With Bone providing an “articulated, rational and fact-based opinion” (Matter of Wawrzynek v. New York State & Local Retirement Sys., supra at 628, 736 N.Y.S.2d 915), predicated upon his review of petitioner's medical records and a physical examination, the Hearing Officer properly exercised his discretion to credit Bone's testimony over that of Grant's. Respondent's adoption of that determination was, therefore, supported by substantial evidence (see Matter of Esposito v. Hevesi, 30 A.D.3d 667, 668, 815 N.Y.S.2d 363 ; Matter of Zindell v. Hevesi, supra at 997, 811 N.Y.S.2d 229; Matter of Wawrzynek v.

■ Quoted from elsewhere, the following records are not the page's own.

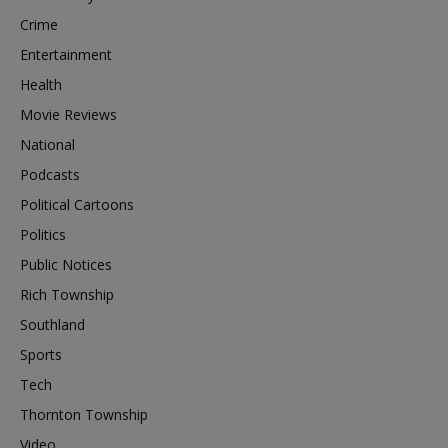
Crime
Entertainment
Health
Movie Reviews
National
Podcasts
Political Cartoons
Politics
Public Notices
Rich Township
Southland
Sports
Tech
Thornton Township
Video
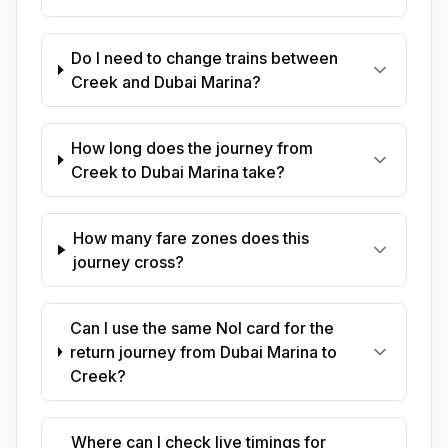
Do I need to change trains between
Creek and Dubai Marina?
How long does the journey from
Creek to Dubai Marina take?
How many fare zones does this
journey cross?
Can I use the same Nol card for the
return journey from Dubai Marina to
Creek?
Where can I check live timings for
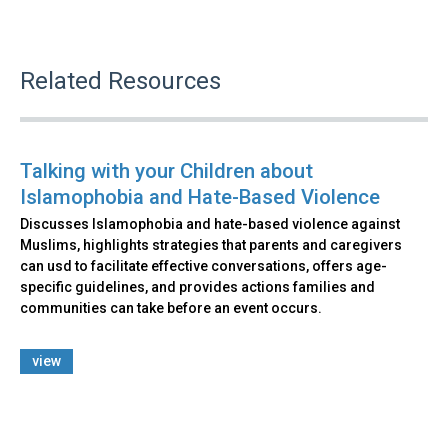
Related Resources
Talking with your Children about
Islamophobia and Hate-Based Violence
Discusses Islamophobia and hate-based violence against
Muslims, highlights strategies that parents and caregivers
can usd to facilitate effective conversations, offers age-
specific guidelines, and provides actions families and
communities can take before an event occurs.
view
Back
to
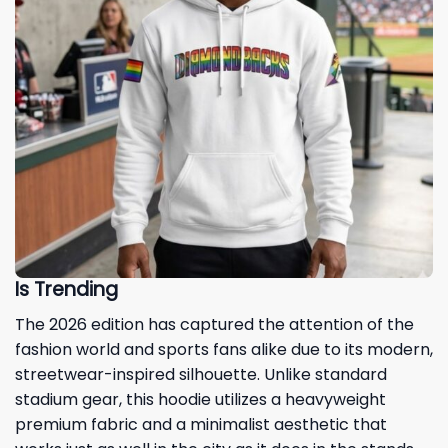
Is Trending
The 2026 edition has captured the attention of the
fashion world and sports fans alike due to its modern,
streetwear-inspired silhouette. Unlike standard
stadium gear, this hoodie utilizes a heavyweight
premium fabric and a minimalist aesthetic that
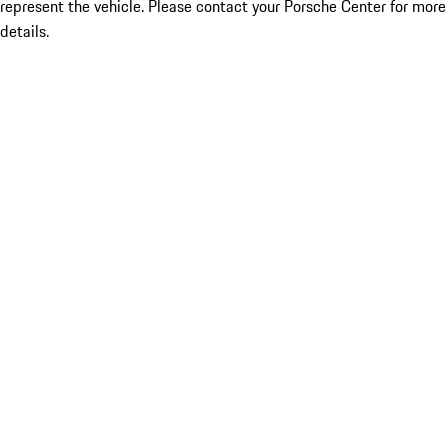
represent the vehicle. Please contact your Porsche Center for more
details.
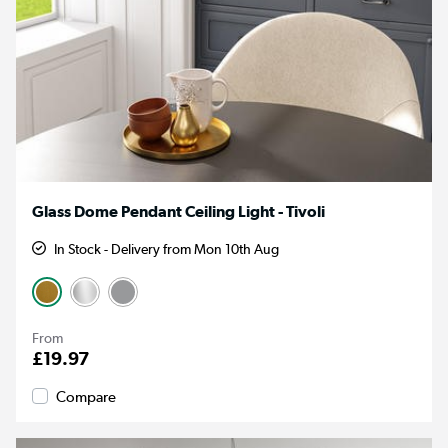
Glass Dome Pendant Ceiling Light - Tivoli
In Stock - Delivery from Mon 10th Aug
From
£19.97
Compare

New York State & Local Retirement Sys., supra at 628, 736 N.Y.S.2d 915; Matter of Harper v. McCall, supra at 590, 715 N.Y.S.2d 494).
ADJUDGED that the determination is confirmed, without costs, and petition dismissed.
1. Chondromalacia is defined as a softening of the cartilage and results in damage to the grinding surface of joints.
MERCURE, J.P., CREW III, MUGGLIN and KANE, JJ., concur.